Isolare la politica dalla magistratura e salvare la politica da sé stessa

Il caso Meloni-Almasri, senza togliere legittimità al sospetto che l’operazione sia il consueto pizzino contro, l’ormai incardinata, riforma della giustizia, merita alcune precisazioni e riflessioni. Quello notificato alla premier e ai suoi colleghi non è un avviso di garanzia, come frettolosamente definito da molti commentatori, ma un atto di iscrizione nel registro degli indagati, ossia un automatismo, previsto dalla legge costituzionale che disciplina i reati ministeriali, in presenza di notizia o, come in questo caso, di denuncia di reato. E qui sia consentita una parentesi: come mai i pm, all’epoca titolari del dossier Open Arms, decisero di “escludere” da questo automatismo il premier Giuseppe Conte e gli altri ministri insieme all’unico indagato Matteo Salvini? Il prosieguo dell’iter procedurale prevede che l’atto di iscrizione, formalizzato senza che il pm abbia svolto indagini, venga trasmesso, a stretto giro, al Tribunale dei ministri (composto dai 3 magistrati sorteggiati nella sede di Corte d’appello). Ove questo organo non archivi l’indagine, esso è tenuto a inviare all’aula parlamentare di competenza (in questo caso, il Senato) la richiesta di autorizzazione a procedere. La richiesta viene sottoposta al voto, prima in Giunta per le elezioni e le immunità parlamentari e poi in Aula. È facile prevedere che, nella fattispecie, il procedimento, grazie alla solida maggioranza della coalizione, verrebbe fermato lì. Tale percorso è il risultato della stortura che si è determinata con la riforma dell’istituto delle immunità, figlia della tempesta di Mani pulite.
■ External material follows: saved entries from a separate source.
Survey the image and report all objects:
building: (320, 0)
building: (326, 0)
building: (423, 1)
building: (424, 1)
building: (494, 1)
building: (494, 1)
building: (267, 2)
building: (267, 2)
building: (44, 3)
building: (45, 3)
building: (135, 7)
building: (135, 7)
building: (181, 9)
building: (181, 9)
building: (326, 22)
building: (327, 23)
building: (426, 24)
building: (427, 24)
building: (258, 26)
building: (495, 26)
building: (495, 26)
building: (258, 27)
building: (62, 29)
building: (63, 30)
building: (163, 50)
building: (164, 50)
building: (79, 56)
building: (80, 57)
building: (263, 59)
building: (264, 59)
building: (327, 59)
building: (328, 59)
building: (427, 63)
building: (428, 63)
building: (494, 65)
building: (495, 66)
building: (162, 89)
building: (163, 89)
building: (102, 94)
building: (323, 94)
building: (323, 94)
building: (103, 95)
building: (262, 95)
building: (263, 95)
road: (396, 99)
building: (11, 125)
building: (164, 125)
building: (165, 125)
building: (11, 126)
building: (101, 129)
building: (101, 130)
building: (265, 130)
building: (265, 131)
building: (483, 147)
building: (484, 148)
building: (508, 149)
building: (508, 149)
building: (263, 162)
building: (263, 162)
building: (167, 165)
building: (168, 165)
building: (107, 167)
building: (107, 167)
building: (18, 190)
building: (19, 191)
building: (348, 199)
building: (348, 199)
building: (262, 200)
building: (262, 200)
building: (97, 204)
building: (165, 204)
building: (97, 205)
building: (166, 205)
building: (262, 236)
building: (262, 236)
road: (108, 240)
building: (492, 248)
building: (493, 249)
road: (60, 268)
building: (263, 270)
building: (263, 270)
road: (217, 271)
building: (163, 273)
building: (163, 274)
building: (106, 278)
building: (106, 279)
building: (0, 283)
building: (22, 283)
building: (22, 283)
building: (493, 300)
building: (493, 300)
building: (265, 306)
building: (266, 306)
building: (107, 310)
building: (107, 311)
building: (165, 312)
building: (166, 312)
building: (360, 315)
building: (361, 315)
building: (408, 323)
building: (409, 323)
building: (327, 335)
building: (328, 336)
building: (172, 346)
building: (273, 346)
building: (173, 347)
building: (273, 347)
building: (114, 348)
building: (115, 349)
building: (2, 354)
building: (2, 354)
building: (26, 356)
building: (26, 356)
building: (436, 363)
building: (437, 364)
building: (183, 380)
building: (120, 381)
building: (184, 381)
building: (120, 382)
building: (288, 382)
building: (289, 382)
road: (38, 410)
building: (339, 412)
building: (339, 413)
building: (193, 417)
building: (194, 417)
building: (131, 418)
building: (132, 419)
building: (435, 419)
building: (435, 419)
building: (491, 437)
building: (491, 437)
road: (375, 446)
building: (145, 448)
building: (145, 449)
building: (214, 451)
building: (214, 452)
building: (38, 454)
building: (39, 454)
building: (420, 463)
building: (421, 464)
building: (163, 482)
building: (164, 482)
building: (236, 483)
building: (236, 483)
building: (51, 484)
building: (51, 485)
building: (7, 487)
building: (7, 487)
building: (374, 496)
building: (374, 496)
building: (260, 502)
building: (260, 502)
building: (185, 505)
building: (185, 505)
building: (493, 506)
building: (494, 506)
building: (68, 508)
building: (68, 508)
La, ormai relativa e, sempre più solo formale, insindacabilità degli atti politici, tradisce lo spirito di attenta separazione ed equilibrio, disegnato dai costituenti, tra la funzione giudiziaria e i poteri legislativo e esecutivo. In particolare, l’attuale costruzione normativa di quello che resta delle immunità, fragilizzata da ripetuti conflitti interorganici, è, ormai, un ircocervo giuridico che non impedisce né le incursioni della magistratura nella politica né l’abuso da parte della politica stessa, al suo interno, quando una fazione lo usi come strumento per cercare di colpire la parte avversa, su motivazioni ideologiche o di convenienza del momento. Esemplare il divergente esito delle richieste di autorizzazione a carico di Salvini, nei due analoghi casi, Diciotti e Open Arms: respinta nel primo e concessa nel secondo, a riflesso delle mutate geometrie delle alleanze. Dopo la separazione delle carriere, sarebbe opportuno riaprire il dibattito sulla abolizione dell’obbligatorietà dell’azione penale (articolo 112 della Costituzione) che è diventato l’alibi per nascondere i sempre più frequenti tentativi di incursione dei togati nell’agone politico. E, per quanto riguarda i reati ministeriali (articolo 96 della Costituzione), restaurare la disposizione originaria, disegnata, con saggezza, dai costituenti, che capo del Governo e ministri rispondano, per gli atti commessi nell’esercizio delle proprie funzioni, non già al magistrato ordinario ma al Parlamento. Senza mai dimenticare che il giudice ultimo delle azioni di un Governo e dei suoi ministri è il popolo sovrano.